A ROW over a petition has broken out between the council and campaigners fighting to save a prestigious glass museum from the axe.

Members of the Friends of Broadfield House Glass Museum have launched petitons to try and stop Dudley Council from pulling the plug on the world famous museum in Compton Drive.

But the group say they have been banned from displaying the documents in the threatened museum or at Wordsley’s Red House Glass Cone - where council museums bosses want to move the esteemed Broadfield collection to.

Campaigner Dr Graham Cooley said the Friends of the museum have also been told to take down newspaper clippings about the planned closure from their noticeboard.

Glass collector Dr Cooley said: “The question still remains as to who sanctioned the ban? If the council is serious on having open and frank discussions about the effective closure of the museum then it will have to listen to those who disagree with them and simply not try to stifle an honest debate.”

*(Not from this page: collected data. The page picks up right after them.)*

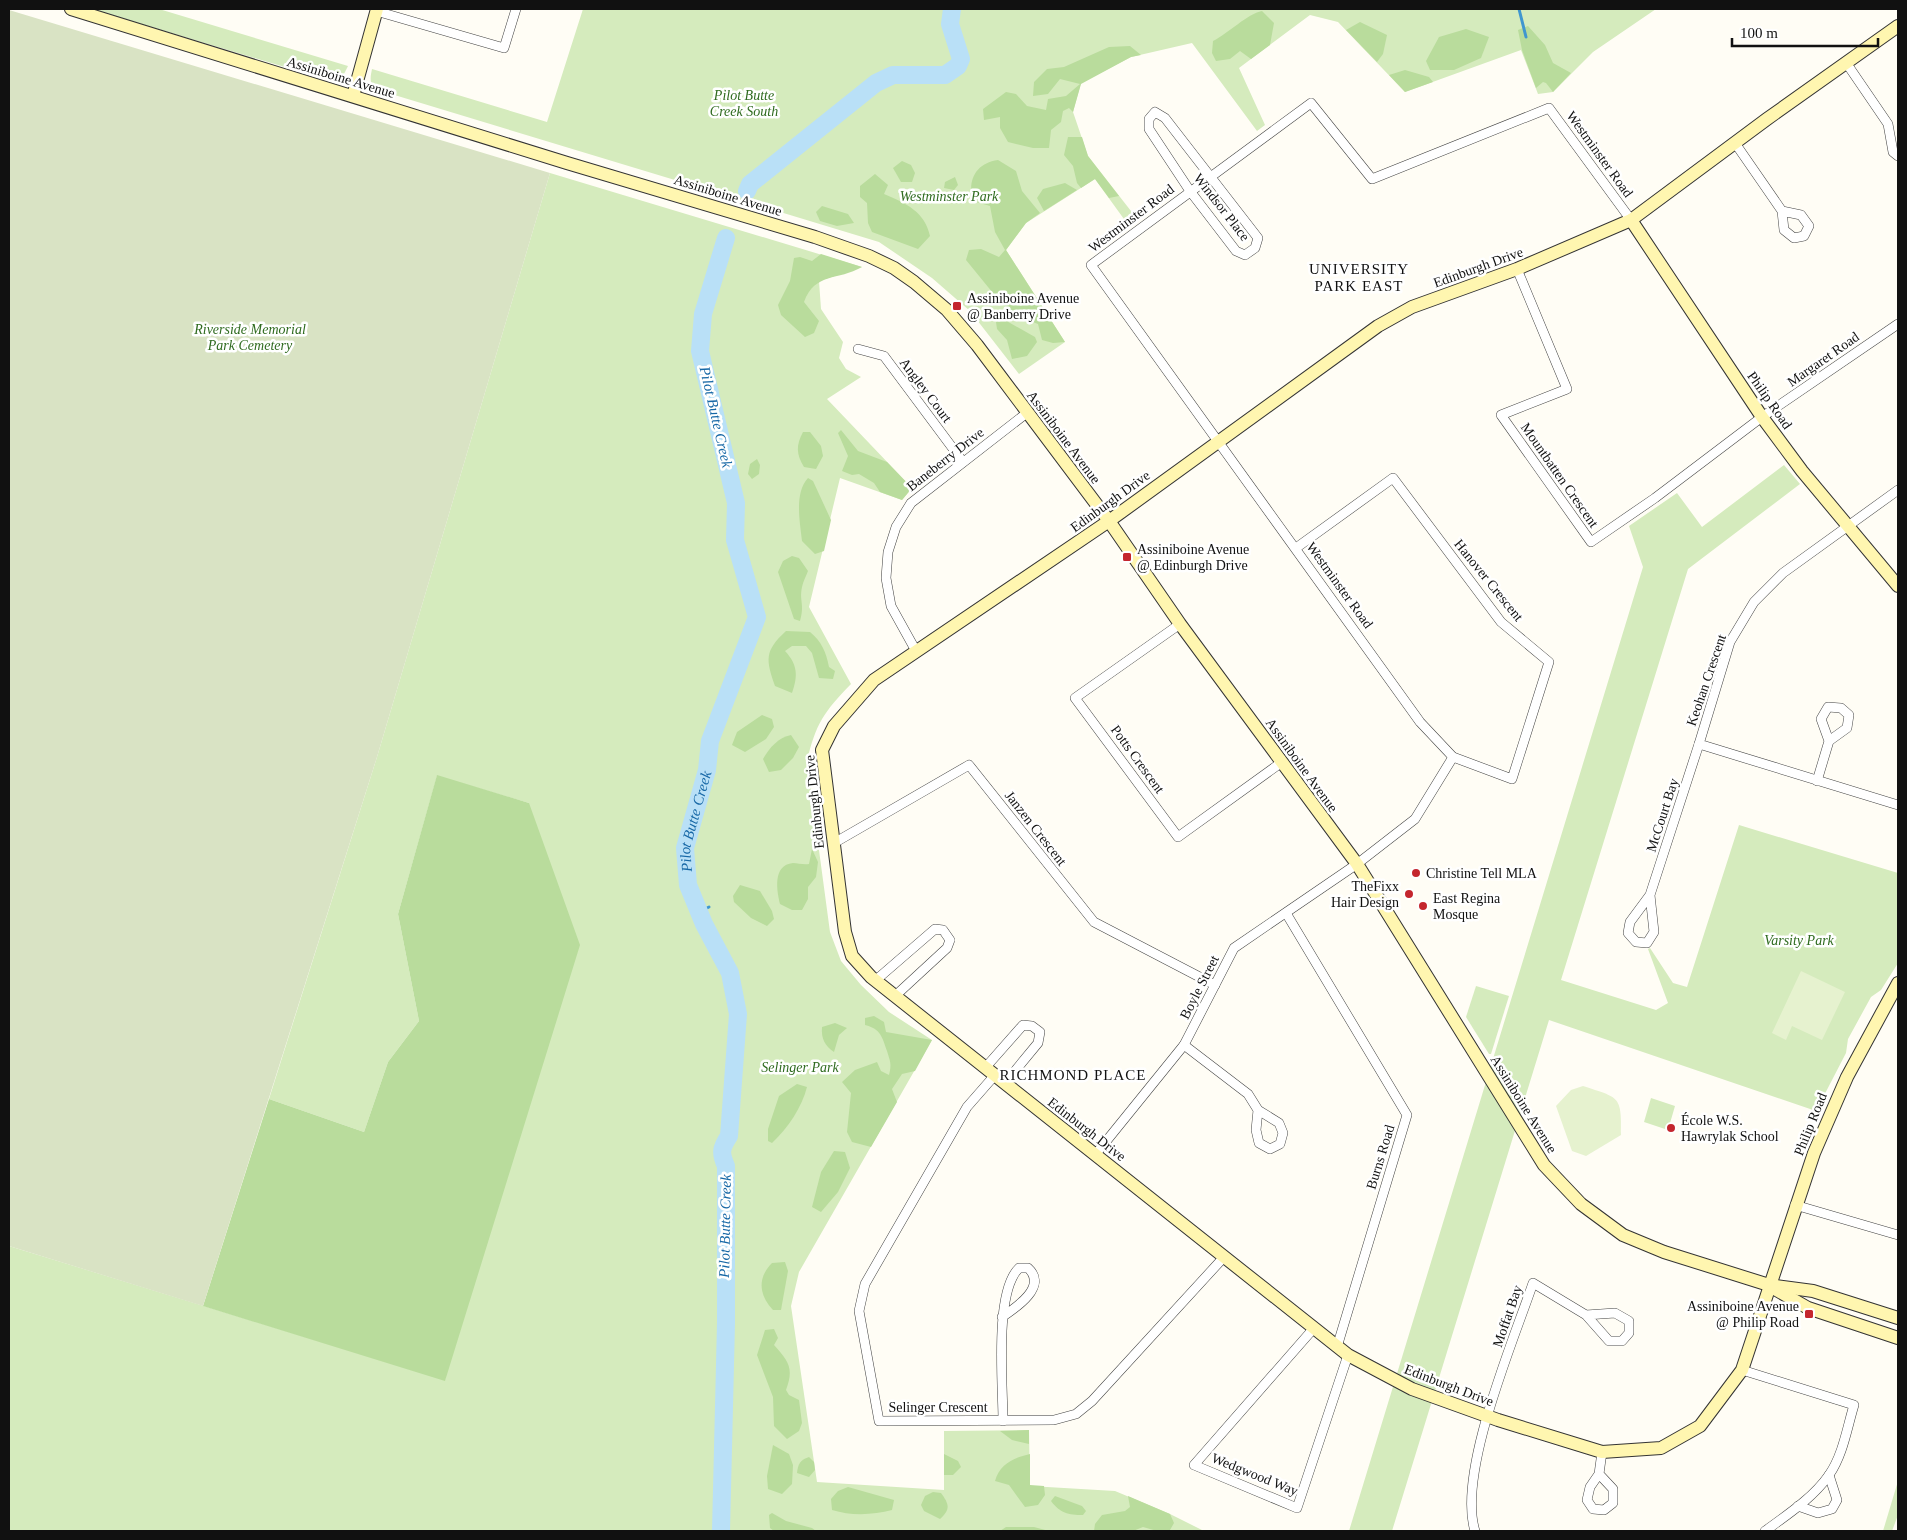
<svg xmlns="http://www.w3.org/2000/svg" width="1907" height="1540" font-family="'Times New Roman',serif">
<rect width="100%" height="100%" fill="#fffdf5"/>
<g fill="#d5ebbd">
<polygon points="92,9 159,9 348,66 343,76 335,79 321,78"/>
<path d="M583,9H1656L1593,52L1553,92L1538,94L1521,50L1405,92L1338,22L1310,15L1239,68L1265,125L1257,131L1192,43L1131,57L1081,83L1073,112L1088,156L1138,220L1129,226L1095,179L1026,223L1006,250L1065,342L1019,374L970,311L932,278L879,242L378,90C369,84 370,79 372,69L547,122Z"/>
<path d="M550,173L862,267L819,281L821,309L843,342L839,358L846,369L861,377L827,399L912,488L902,500L840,478L809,607L851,684C824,712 816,723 807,761L830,932L841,961L861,985L889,1012L932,1040L799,1272L791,1306L817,1482L944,1490V1431L1029,1430L1030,1486L1115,1491L1170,1514L1204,1531H9V1246L445,1380L529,803L437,776L398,914L419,1021L388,1062L364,1132L269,1099L377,757Z"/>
<polygon points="1784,465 1800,484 1688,569 1561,980 1656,1010 1668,1003 1648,949 1650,948 1673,983 1687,987 1739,825 1898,873 1898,963 1881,990 1871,997 1848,1039 1846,1053 1816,1111 1549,1020 1392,1531 1349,1531 1643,567 1629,526 1677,493 1702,527"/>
<polygon points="1476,986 1509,996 1491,1054 1489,1054 1466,1017"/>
<polygon points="1651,1098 1675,1106 1668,1130 1644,1122"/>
<polygon points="1898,1481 1898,1515 1892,1531 1883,1531"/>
</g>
<g fill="#b9dc9c">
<path d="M1262,11L1274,23L1270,45L1251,59L1240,51L1230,59L1216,61L1212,53L1213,41C1229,33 1247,14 1262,11Z"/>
<polygon points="1360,22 1387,35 1383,54 1377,62 1346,30"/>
<polygon points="1528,26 1545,45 1553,63 1571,73 1553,92 1546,83 1543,82 1536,88 1522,50 1518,30"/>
<polygon points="1466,29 1489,37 1481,58 1454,70 1430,70 1426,61 1439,37"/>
<polygon points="1130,46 1141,55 1131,57 1081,84 1073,112 1069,108 1063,111 1061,122 1051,130 1049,148 1033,148 1008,142 1000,128 1000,117 984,120 983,109 1006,92 1016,94 1027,106 1046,110 1048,99 1066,96 1080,84 1060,79 1048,94 1033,96 1034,82 1047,69 1064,67 1109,47"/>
<polygon points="1405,70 1429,77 1433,82 1405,92 1389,75"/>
<polygon points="1068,137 1082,137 1088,156 1119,196 1109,198 1095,179 1081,188 1077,183 1073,166 1064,155"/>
<path d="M998,160L1016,171L1022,191L1040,213L1026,223L1006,250L1065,342L1053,343L1042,340L1038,324L1017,316L997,298L966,260L969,250L981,249L999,257L1005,250L995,232L990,206L973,201C967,180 976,163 998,160Z"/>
<polygon points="902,161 911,165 915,173 912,182 901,182 893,168"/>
<path d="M875,174L888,185L884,194C906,203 925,212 930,236L918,249L872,232L868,223L867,203L860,197V186Z"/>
<polygon points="955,177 958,185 954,190 944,188 945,182"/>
<polygon points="1065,183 1077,190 1044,211 1037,198 1043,189"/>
<polygon points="822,206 848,214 854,223 837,226 820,221 816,212"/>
<path d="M821,254L862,267C838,281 815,272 804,302L819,321L814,333L805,337L781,315L778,305L790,281L794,258L800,257L812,261Z"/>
<polygon points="1003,319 1035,337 1037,342 1027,356 1012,359 1007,340 997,329 996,322"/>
<polygon points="841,430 858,451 887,462 912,488 902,500 880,492 874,483 859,474 852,475 842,471 848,456 838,433"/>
<path d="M803,432H810L821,446L823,456L816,469L804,467C796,454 796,445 803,432Z"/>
<polygon points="757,459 760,465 759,474 752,479 748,474 750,464"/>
<path d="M808,478L813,481L831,520L824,551L815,554L802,541C800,522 794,493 808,478Z"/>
<path d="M792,556L799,558L808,571C806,576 803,582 802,587C799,601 805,604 800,621L794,619L778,572L783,561Z"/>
<path d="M786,631L810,632C822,642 826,652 829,667L835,671L833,679L819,678L812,653L806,646H792L785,651C798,665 798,676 792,693L775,686C766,660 764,651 786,631Z"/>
<polygon points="762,715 772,719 774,727 766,739 745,752 732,745 737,732"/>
<path d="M791,735L799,747L793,758L781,770L769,772L763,759C769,748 779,737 791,735Z"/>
<polygon points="437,775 529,803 580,945 445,1381 203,1306 269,1099 364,1132 388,1062 419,1021 398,914"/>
<path d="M812,849L818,862L816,877L808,887V899L802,910H792L780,904C777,891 772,865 793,863C798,863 803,865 809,864Z"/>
<polygon points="740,885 760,891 772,911 774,919 767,926 751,918 734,902 733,896"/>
<path d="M874,1016L884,1022L886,1032L932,1040L915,1071L902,1074L892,1089L897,1102L871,1147L852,1142L847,1132L851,1093L842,1082L855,1070L877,1062L881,1071L889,1075C892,1064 890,1061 887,1051C882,1037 881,1029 865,1025V1018Z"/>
<path d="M835,1023L847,1028L839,1035L834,1052C825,1046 821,1039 822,1027Z"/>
<path d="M797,1084L807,1087C802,1107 788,1128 772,1143L768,1141V1129L779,1096Z"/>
<polygon points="834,1151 845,1152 850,1168 838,1192 821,1212 812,1207 821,1172"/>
<path d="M785,1262L788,1271L781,1310H773C759,1295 757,1278 772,1263Z"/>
<path d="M774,1329L778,1338L774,1345C789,1362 794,1368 786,1390L789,1395L799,1400L802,1423L799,1431L787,1439L774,1426L773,1397L757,1355L765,1330Z"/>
<polygon points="1029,1430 1029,1444 1012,1440 1000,1431"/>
<polygon points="773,1445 789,1454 793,1465 792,1484 782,1494 768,1489 767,1476"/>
<polygon points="944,1454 958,1461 961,1467 953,1475 944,1475"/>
<path d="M1030,1454V1485L1044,1486L1045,1495L1038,1505L1025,1507L1009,1485L995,1481C1000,1464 1013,1458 1030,1454Z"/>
<path d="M809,1457L814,1462L815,1470L809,1477L797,1473C798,1464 800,1460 809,1457Z"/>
<path d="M848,1487L894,1500L892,1510C873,1515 851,1516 832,1510L831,1499L838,1491Z"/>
<path d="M933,1492L941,1493C949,1504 951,1509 940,1519L924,1511L921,1505L925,1496Z"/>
<path d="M1055,1496L1082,1506L1086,1511L1083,1515C1068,1515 1060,1513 1051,1501Z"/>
<polygon points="1128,1496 1170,1514 1174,1523 1170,1530 1157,1531 1143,1527 1133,1531 1094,1531 1095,1524 1102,1515 1125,1511 1130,1507"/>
<polygon points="772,1513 786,1521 812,1528 816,1531 774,1531 770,1528 769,1515"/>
<polygon points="1006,1527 1034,1527 1049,1531 1000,1531"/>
</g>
<polygon fill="#d9e3c4" points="9,10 550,173 377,757 203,1306 9,1246"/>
<g fill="#e6f2cf">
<polygon points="1801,971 1845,992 1822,1040 1792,1026 1786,1040 1772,1033"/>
<path d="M1583,1086C1619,1098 1622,1095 1621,1135L1586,1156L1572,1151L1556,1106L1571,1090Z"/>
</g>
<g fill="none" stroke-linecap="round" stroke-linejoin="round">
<g stroke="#3f96cf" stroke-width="3">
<polyline points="1519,9 1526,37"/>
<polyline points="702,917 705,909 709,907"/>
</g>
<g stroke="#b9e0f7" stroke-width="18">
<polyline points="747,191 750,184 876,83 893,75 945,75 958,66 961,59 950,24 952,9"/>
<path id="s1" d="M721,1531L726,1323V1166C720,1153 721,1148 729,1136L738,1014L730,973L704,924L688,885L685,848L707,770L710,741L757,617L735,540L736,503L700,351L703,314L726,238"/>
</g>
<g stroke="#444" stroke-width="10">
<g id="street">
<polyline points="376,11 504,48 516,9"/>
<polyline points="1847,64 1888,124 1893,152 1898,156"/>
<polygon points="1155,112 1165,118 1258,238 1255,248 1245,255 1236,251 1190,191 1149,129 1149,119"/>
<polyline points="1735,143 1782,211 1784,230 1794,238 1804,236 1809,226 1801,215 1782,211"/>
<polyline points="1517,269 1567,389 1501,415 1591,542 1655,498 1762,417 1898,324"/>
<polyline points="858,349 884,356 963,462"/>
<polyline points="1898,490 1783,573 1754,602 1730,642 1699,744 1898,805"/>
<polyline points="1296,548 1393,478 1501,622 1549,662 1512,779 1453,757 1420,722 1091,265 1311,103 1372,179 1549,108 1631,220"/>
<polyline points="1180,624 1075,698 1178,837 1282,762"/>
<polyline points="916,651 891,606 886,578 888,552 896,527 911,503 1028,412"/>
<polyline points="1817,781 1829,741 1821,719 1828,707 1841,708 1849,715 1847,728 1829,741"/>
<polyline points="834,843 969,765 1094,922 1215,985"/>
<polyline points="1650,895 1654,932 1647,943 1636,942 1628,933 1630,922 1650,895 1699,744"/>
<polyline points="1286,913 1407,1115 1337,1347"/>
<polyline points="876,980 935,929 943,930 950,940 947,948 895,996"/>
<polyline points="1184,1045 1248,1094 1258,1110 1279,1123 1283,1133 1280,1144 1270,1149 1259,1143 1256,1130 1258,1110"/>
<polyline points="985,1068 1023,1025 1032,1026 1040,1032 1038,1043 1005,1083"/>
<polyline points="995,1075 967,1107 865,1284 859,1311 879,1421 1054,1420 1076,1414 1092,1401 1224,1257"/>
<polyline points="1095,1155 1184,1045 1234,948 1357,864 1415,819 1453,757"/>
<polyline points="1795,1205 1898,1235"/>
<path d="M1002,1317C1017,1307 1048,1286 1028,1268H1019C994,1292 1003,1385 1003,1421"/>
<polyline points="1314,1328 1194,1465 1297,1508 1348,1355"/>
<path d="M1742,1370L1854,1405C1847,1428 1843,1455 1829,1475C1813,1498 1787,1515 1765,1531"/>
<polyline points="1599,1474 1613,1489 1613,1503 1604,1510 1593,1509 1587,1500 1590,1487 1599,1474 1602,1452"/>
<polyline points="1798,1506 1818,1513 1832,1509 1837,1500 1829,1475"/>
<path d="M1475,1531C1457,1473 1513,1342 1533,1283L1586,1315L1609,1341H1622L1629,1333V1321L1615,1313L1586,1315"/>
</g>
</g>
<g stroke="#333" stroke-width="14">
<g id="secondary">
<polyline points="71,9 567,163 815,237 869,256 894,268 914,282 947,310 977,345 1109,521 1180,624 1357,864 1544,1165 1581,1204 1623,1235 1664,1252 1769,1285 1813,1291 1898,1318"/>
<polyline points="1898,26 1767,119 1631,220 1517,269 1412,307 1378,326 1109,521 874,680 834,726 822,750 845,932 852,956 871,977 1348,1355 1412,1389 1498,1420 1602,1452 1661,1448 1700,1426 1742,1370 1814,1153 1847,1077 1898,983"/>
<polyline points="353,96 377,9"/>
<polyline points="1631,220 1762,417 1802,471 1898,586"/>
<polyline points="1773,1288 1808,1308 1898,1338"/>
</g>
</g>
<use href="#street" stroke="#fff" stroke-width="9"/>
<use href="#secondary" stroke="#fff6b0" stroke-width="12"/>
</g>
<g fill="#c4262e" stroke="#fff" stroke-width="2">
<rect x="952" y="301" width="10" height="10" rx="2.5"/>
<rect x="1122" y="552" width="10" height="10" rx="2.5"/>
<circle cx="1416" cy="873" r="5"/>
<circle cx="1409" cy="894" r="5"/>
<circle cx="1423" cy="906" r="5"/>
<circle cx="1671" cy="1128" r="5"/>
<rect x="1804" y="1309" width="10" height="10" rx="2.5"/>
</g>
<g text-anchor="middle" stroke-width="5" stroke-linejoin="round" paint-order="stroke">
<g font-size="14" fill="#111" stroke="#fff">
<text transform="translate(341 77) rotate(17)" y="5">Assiniboine Avenue</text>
<text transform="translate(1600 154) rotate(54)" y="5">Westminster Road</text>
<text transform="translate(728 195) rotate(17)" y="5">Assiniboine Avenue</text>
<text transform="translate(1222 207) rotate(52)" y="5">Windsor Place</text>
<text transform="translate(1131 218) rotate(-37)" y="5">Westminster Road</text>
<text transform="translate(1478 267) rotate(-20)" y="5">Edinburgh Drive</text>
<text transform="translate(1823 359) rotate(-35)" y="5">Margaret Road</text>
<text transform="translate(926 390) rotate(53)" y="5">Angley Court</text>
<text transform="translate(1770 400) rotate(55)" y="5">Philip Road</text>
<text transform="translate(1064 437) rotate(53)" y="5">Assiniboine Avenue</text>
<text transform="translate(945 459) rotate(-38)" y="5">Baneberry Drive</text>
<text transform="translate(1560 475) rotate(55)" y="5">Mountbatten Crescent</text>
<text transform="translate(1110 501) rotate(-36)" y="5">Edinburgh Drive</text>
<text transform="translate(1489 580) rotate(51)" y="5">Hanover Crescent</text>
<text transform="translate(1340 585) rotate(54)" y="5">Westminster Road</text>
<text transform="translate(1706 680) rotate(-71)" y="5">Keohan Crescent</text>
<text transform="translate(1138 759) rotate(54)" y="5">Potts Crescent</text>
<text transform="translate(1302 765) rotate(54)" y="5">Assiniboine Avenue</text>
<text transform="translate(814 802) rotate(-96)" y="5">Edinburgh Drive</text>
<text transform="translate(1662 815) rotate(-72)" y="5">McCourt Bay</text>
<text transform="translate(1036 828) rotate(52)" y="5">Janzen Crescent</text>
<text transform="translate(1199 987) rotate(-63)" y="5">Boyle Street</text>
<text transform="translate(1524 1104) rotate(58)" y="5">Assiniboine Avenue</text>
<text transform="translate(1810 1124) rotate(-68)" y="5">Philip Road</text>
<text transform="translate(1087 1129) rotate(38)" y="5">Edinburgh Drive</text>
<text transform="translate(1380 1157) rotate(-73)" y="5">Burns Road</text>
<text transform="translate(1507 1316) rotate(-71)" y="5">Moffat Bay</text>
<text transform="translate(1449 1385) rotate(21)" y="5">Edinburgh Drive</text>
<text x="938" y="1412">Selinger Crescent</text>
<text transform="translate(1255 1474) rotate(22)" y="5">Wedgwood Way</text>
</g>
<g font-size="14" font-style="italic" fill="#2f6b1f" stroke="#fff">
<text x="744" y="100">Pilot Butte<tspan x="744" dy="16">Creek South</tspan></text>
<text x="949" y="201">Westminster Park</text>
<text x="250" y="334">Riverside Memorial<tspan x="250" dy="16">Park Cemetery</tspan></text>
<text x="1799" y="945">Varsity Park</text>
<text x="800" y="1072">Selinger Park</text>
</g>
<g font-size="14" fill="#111" stroke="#fff" text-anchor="start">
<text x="967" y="303">Assiniboine Avenue<tspan x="967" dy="16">@ Banberry Drive</tspan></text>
<text x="1137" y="554">Assiniboine Avenue<tspan x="1137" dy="16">@ Edinburgh Drive</tspan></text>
<text x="1426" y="878">Christine Tell MLA</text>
<text x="1399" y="891" text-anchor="end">TheFixx<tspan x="1399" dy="16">Hair Design</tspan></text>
<text x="1433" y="903">East Regina<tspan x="1433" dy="16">Mosque</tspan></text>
<text x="1681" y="1125">École W.S.<tspan x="1681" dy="16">Hawrylak School</tspan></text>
<text x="1799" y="1311" text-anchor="end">Assiniboine Avenue<tspan x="1799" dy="16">@ Philip Road</tspan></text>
</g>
<g font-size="15" letter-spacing="1" fill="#111" stroke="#fff">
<text x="1359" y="274">UNIVERSITY<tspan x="1359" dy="17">PARK EAST</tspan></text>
<text x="1073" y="1080">RICHMOND PLACE</text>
</g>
<g font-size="15" font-style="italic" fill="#1768a6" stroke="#fff">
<text transform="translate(716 417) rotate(77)" y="5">Pilot Butte Creek</text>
<text dy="5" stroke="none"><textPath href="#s1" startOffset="724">Pilot Butte Creek</textPath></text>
<text transform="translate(725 1226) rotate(-89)" y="5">Pilot Butte Creek</text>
</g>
</g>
<rect width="1907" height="1540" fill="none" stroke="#111111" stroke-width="20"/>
<path d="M1732 38v8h146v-8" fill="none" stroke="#111111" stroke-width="2.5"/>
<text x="1740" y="38" font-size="15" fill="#111111" stroke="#ffffff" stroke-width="4" paint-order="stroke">100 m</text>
</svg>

He urged people wishing to see or sign the petition to contact auctioneer and Antiques Roadshow regular Will Farmer at Fieldings Auctioneers in Stourbridge; or to sign the online version on the friendsofbroadfieldhouse.co.uk website.

Councillor Karen Shakespeare, Dudley’s cabinet member for the environment and culture, said there was no ban on petitions being placed in either museum.

She said: "While we do not have an issue with a petition being placed in the museum, the petition which went up at Broadfield House inaccurately stated the council would imminently close the museum and this is not the case.

“No decision has been taken to close Broadfield House.

"The current position is that a feasibility study, which will involve all interested parties, is starting straight away.”

The £120,000 cost-saving closure scheme, which forms part of Dudley Council’s budget plans for the year ahead and which was approved by the cabinet on January 7, is expected to be rubber-stamped at the next full council meeting on March 2 and the museum could be closed by April 2010.

Although cllr Shakespeare has continued to insist: “Full council's decision will in no way pave the way for the closure of Broadfield House. Any plans for the future of the glass museum will be subject to full and open consultation with all interested parties."

Meanwhile - 94.7 per cent of people who have taken part in our online ballot on the Broadfield House closure proposal say they do not want to see the museum closed.